Ask two different people — the analytical viewer and the seasoned fan — to describe for you the decision-making process ahead of the final out of Sunday's Yankees loss to the Marlins, and you'll receive two completely divergent answers. The main difference? The objective, analytical viewer won't be able to put much passion behind their defense, while the fan operating emotionally will somehow also be operating more logically.
With two outs in the ninth inning of a 7-4 ballgame (which had been a 1-4 ballgame, but who's counting?), the Yankees had runners on first and second with two outs for Jazz Chisholm Jr., a scenario that had already been a repeated death sentence in the contest. Instead of going down meekly in the frigid cold, as he'd done so many times before, Chisholm ripped one into the gap and plated both. With no time to think, Aaron Boone called Jose Caballero back for a pinch-hitter, with a full bench of four options to choose from.
All Boone needed to tie the game and extend things — extend them to Cade Winquest! — was a single. If you're managing by gut? That means calling on someone who won't be afraid of the moment. Someone who's been there before. Someone who, notably, has enough experience to be able to maintain their focus coming in cold at the end of a 3.5-hour rain delay and a 3.5-hour game and deliver. The right call, more than likely, was an experienced name like Paul Goldschmidt, followed by Amed Rosario and Randal Grichuk.
But, alas, there was a by-the-book answer that defied those emotional checkpoints. Reliever Anthony Bender, on the ropes at the moment, has rarely been solved by right-handed batters. Lefties, in a vacuum, have a far higher chance of producing against him. And so Boone went with backup catcher J.C. Escarra, who swung at the first pitch, took a bad strike call (out of challenges), and swung over the top of the third pitch.
Ballgame. Pinch hitting is hard. Someone who's done it before probably should've been asked to do it again.

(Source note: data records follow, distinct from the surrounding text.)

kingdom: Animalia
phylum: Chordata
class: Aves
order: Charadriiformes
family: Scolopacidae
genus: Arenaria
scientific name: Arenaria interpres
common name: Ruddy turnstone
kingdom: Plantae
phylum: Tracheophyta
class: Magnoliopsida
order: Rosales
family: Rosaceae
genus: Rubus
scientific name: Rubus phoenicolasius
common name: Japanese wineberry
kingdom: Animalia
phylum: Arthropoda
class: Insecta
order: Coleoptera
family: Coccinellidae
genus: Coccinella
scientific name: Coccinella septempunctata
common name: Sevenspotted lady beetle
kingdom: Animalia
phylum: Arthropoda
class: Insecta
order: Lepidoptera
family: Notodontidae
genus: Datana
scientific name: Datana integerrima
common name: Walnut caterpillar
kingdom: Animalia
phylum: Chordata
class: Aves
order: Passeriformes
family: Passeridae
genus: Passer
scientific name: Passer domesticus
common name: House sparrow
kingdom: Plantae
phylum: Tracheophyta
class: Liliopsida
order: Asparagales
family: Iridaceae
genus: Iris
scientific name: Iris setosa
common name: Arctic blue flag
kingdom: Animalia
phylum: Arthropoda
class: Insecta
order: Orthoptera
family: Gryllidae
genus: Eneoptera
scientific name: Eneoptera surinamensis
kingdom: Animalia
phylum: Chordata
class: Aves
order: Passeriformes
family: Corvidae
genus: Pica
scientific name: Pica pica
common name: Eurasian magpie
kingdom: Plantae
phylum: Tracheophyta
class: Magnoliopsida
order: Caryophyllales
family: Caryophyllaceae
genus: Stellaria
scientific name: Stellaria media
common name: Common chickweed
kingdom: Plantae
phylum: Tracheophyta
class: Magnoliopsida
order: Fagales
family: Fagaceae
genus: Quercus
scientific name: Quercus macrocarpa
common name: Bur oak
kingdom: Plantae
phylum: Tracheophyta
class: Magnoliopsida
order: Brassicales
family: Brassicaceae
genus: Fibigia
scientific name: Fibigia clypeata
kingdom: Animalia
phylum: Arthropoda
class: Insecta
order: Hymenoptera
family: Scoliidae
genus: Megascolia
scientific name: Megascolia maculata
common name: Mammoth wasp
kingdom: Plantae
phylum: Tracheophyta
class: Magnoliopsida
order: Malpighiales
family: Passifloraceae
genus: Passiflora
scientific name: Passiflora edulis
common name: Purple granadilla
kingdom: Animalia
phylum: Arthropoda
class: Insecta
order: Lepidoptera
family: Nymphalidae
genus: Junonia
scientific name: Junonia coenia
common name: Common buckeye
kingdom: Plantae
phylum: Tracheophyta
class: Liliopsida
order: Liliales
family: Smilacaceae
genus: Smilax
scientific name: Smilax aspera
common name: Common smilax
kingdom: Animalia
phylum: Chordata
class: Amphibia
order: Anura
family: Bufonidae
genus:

Righties have a career .545 OPS, lefties have a career .764 OPS. https://t.co/74ZZjHjDuE
— Chris Kirschner (@ChrisKirschner) April 6, 2026
Aaron Boone played the clear percentages with J.C. Escarra decision and lost the Yankees' second game
If the Yankees are truly the "least analytically inclined organization" in the AL East — nay, the game! nay, the WORLD! — then they probably should've gone with Goldschmidt or Rosario in this situation. The game, of course, was not played in a vacuum. It was played in an extremely improbable and hard-to-solve environment. It was cold. It was windy. It was wet. The game almost didn't get played, then was somehow played forever. The bullpen punched the Yankees in the gut after the offense punched itself in the gut for two hours beforehand.
The Yankees probably needed the equivalent of Joe Torre calling for David Cone to retire Mike Piazza midway through Game 5 of the 2000 World Series there — a move that makes no sense on paper, but all the sense in the world if you trust the experienced humans you've hired to win baseball games. Instead, they got the paper move — and it backfired quickly.